## EXERCISE REQUIREMENTS:
Every line below from the one with "tizimi orqali bildirishi" through the one with "Разумовская М.М., Леканта П.А." is to be repeated exactly, with no picture among them.

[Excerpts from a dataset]
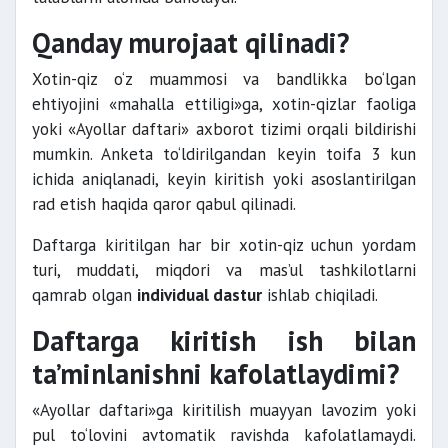
Qanday murojaat qilinadi?
Xotin-qiz o‘z muammosi va bandlikka bo‘lgan
ehtiyojini «mahalla ettiligi»ga, xotin-qizlar faoliga
yoki «Ayollar daftari» axborot tizimi orqali bildirishi
mumkin. Anketa to‘ldirilgandan keyin toifa 3 kun
ichida aniqlanadi, keyin kiritish yoki asoslantirilgan
rad etish haqida qaror qabul qilinadi.
Daftarga kiritilgan har bir xotin-qiz uchun yordam
turi, muddati, miqdori va mas’ul tashkilotlarni
qamrab olgan
individual dastur
ishlab chiqiladi.
Daftarga kiritish ish bilan
ta’minlanishni kafolatlaydimi?
«Ayollar daftari»ga kiritilish muayyan lavozim yoki
pul to‘lovini avtomatik ravishda kafolatlamaydi.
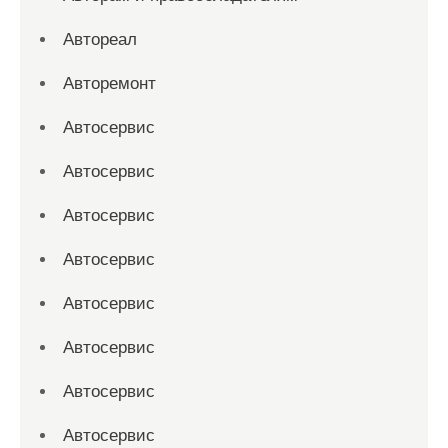
Автореал
Авторемонт
Автосервис
Автосервис
Автосервис
Автосервис
Автосервис
Автосервис
Автосервис
Автосервис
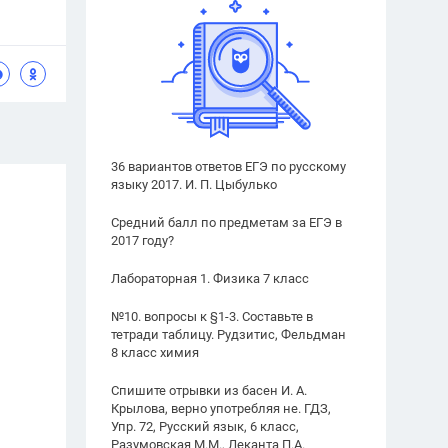
36 вариантов ответов ЕГЭ по русскому
языку 2017. И. П. Цыбулько
Средний балл по предметам за ЕГЭ в
2017 году?
Лабораторная 1. Физика 7 класс
№10. вопросы к §1-3. Составьте в
тетради таблицу. Рудзитис, Фельдман
8 класс химия
Спишите отрывки из басен И. А.
Крылова, верно употребляя не. ГДЗ,
Упр. 72, Русский язык, 6 класс,
Разумовская М.М., Леканта П.А.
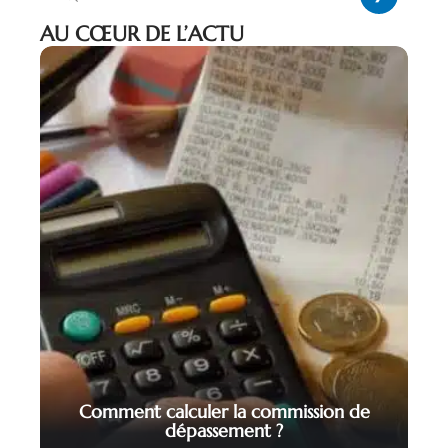
AU CŒUR DE L’ACTU
Comment calculer la commission de
dépassement ?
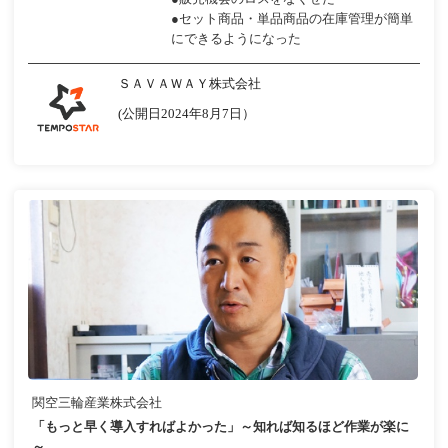
●セット商品・単品商品の在庫管理が簡単
にできるようになった
ＳＡＶＡＷＡＹ株式会社
(公開日2024年8月7日）
関空三輪産業株式会社
「もっと早く導入すればよかった」～知れば知るほど作業が楽に
～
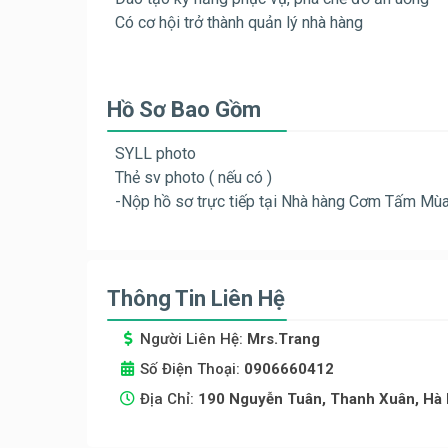
Có cơ hội trở thành quản lý nhà hàng
Hồ Sơ Bao Gồm
SYLL photo
Thẻ sv photo ( nếu có )
-Nộp hồ sơ trực tiếp tại Nhà hàng Cơm Tấm Mù
Thông Tin Liên Hệ
Người Liên Hệ:
Mrs.Trang
Số Điện Thoại:
0906660412
Địa Chỉ:
190 Nguyễn Tuân, Thanh Xuân, Hà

## ANSWER TO THIS PROBLEM:
yoki «Ayollar daftari» axborot tizimi orqali bildirishi
mumkin. Anketa to‘ldirilgandan keyin toifa 3 kun
ichida aniqlanadi, keyin kiritish yoki asoslantirilgan
rad etish haqida qaror qabul qilinadi.
Daftarga kiritilgan har bir xotin-qiz uchun yordam
turi, muddati, miqdori va mas’ul tashkilotlarni
qamrab olgan
individual dastur
ishlab chiqiladi.
Daftarga kiritish ish bilan
ta’minlanishni kafolatlaydimi?
«Ayollar daftari»ga kiritilish muayyan lavozim yoki
pul to‘lovini avtomatik ravishda kafolatlamaydi.
Автореал
Авторемонт
Автосервис
Автосервис
Автосервис
Автосервис
Автосервис
Автосервис
Автосервис
Автосервис
36 вариантов ответов ЕГЭ по русскому
языку 2017. И. П. Цыбулько
Средний балл по предметам за ЕГЭ в
2017 году?
Лабораторная 1. Физика 7 класс
№10. вопросы к §1-3. Составьте в
тетради таблицу. Рудзитис, Фельдман
8 класс химия
Спишите отрывки из басен И. А.
Крылова, верно употребляя не. ГДЗ,
Упр. 72, Русский язык, 6 класс,
Разумовская М.М., Леканта П.А.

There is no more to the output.